Command Query Responsibility Segregation (CQRS) separates the write model from the read model. A command expresses intent to change state, for example PlaceOrder, AddItem, ShipOrder. A query reads state without modifying it. The two sides use separate models, separate logic, and, in a full implementation, separate storage.

CQRS and Event Sourcing are complementary: the event stream is the write side’s source of truth, while one or more projections (read models) are derived from those events for fast querying.

This article aims at showing how to apply, in practice, these concepts, using for illustration purposes a modified version of one of Markus Eisele’s article, from the 27th of December 2025 on Substack. In his article, Markus shows a Quarkus based project implementing a simplified order management system. Here, I’m presenting the Spring Boot implementation of this same system, to change. You can find it here: https://github.com/nicolasduminil/cqrs-showcase.

Introduction

In a classical order management system, by analyzing the associated data model, we can gather a lot of information about orders and their flow in the organization. But while we would be able to account about any order’s current status, the data and the data model analysis wouldn’t allow us to reconstitute the story of how each order got to its current state.

Event sourcing

The event sourcing pattern introduces the dimension of time into the data model. Instead of a schema reflecting the orders’ current state, an event sourcing based system persists events documenting every change in the orders’ lifecycle. Then, by querying these events, we can reconstitute the whole story od a given order, or any other general aggregate, from its initial creation until its current status.

CQRS

The only problem here is that querying a single aggregate instance event story at a time doesn’t allow us to retrieve and consolidate data relative to other aggregates in the data model. Hence, the CQRS pattern closely related to the event sourcing one, designed such that to provide the possibility of materializing projected models into logical data structures, reliable enough to support flexible querying options.

Commands

CQRS dedicates commands to execute operations that modify the system state. The command based execution model is then the only one able to implement business logic, to validate rules and to enforce invariants.

Projections

The system can define as many models as required to provide data to users or to other systems. Thus, a read model is a fast, denormalized and shaped pre-cached projection containing read-only data that the application needs to answer queries. The system project changes from the command execution model to all its read models. The projection notion is similar to the one of materialized view in relational databases, meaning that whenever the source tables are updated, the changes have to be reflected in all the read model views.

Model segregation

In a CQRS architecture, the responsibilities of the system’s models are segregated according to their type. A command can only operate on its only execution model, while a query cannot directly modify any of the system’s persisted state.

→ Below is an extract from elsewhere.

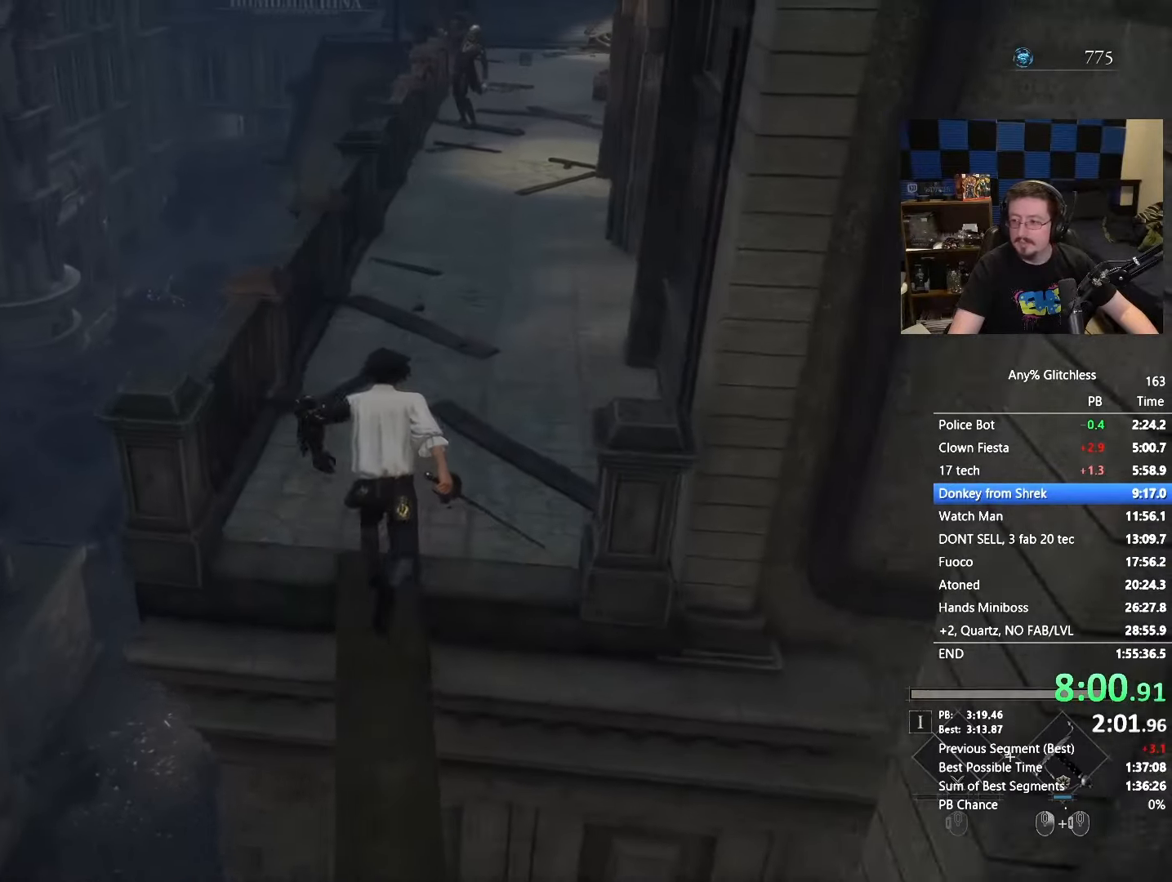
{"keys": ["space", "w"], "mouse": [], "events": []}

How this project illustrates event sourcing and CQRS

This is a true CQRS implementation (not just a naming convention) because:

  1. The write path never reads from the read model. CommandHandler reconstructs state exclusively by replaying events from the event store via EventProjection.replayEvents(). It never touches OrderReadModel or OrderRepository.
  2. The read path never touches the event store. OrderResource.getOrderReadModel() reads directly from the denormalized ORDERS table. It is a pure query with no business logic.
  3. There are two physically distinct storage tables: EVENT_STORE (write side) and ORDERS (read side).
  4. The read model is a projection, not a view. OrderProjection listens to domain events and rebuilds the read model incrementally. The ORDERS table could be dropped and rebuilt from scratch by replaying the event store.
  5. Commands return CommandResult, a sealed type that communicates success or failure without leaking state. The caller must query the read model separately if it needs current state.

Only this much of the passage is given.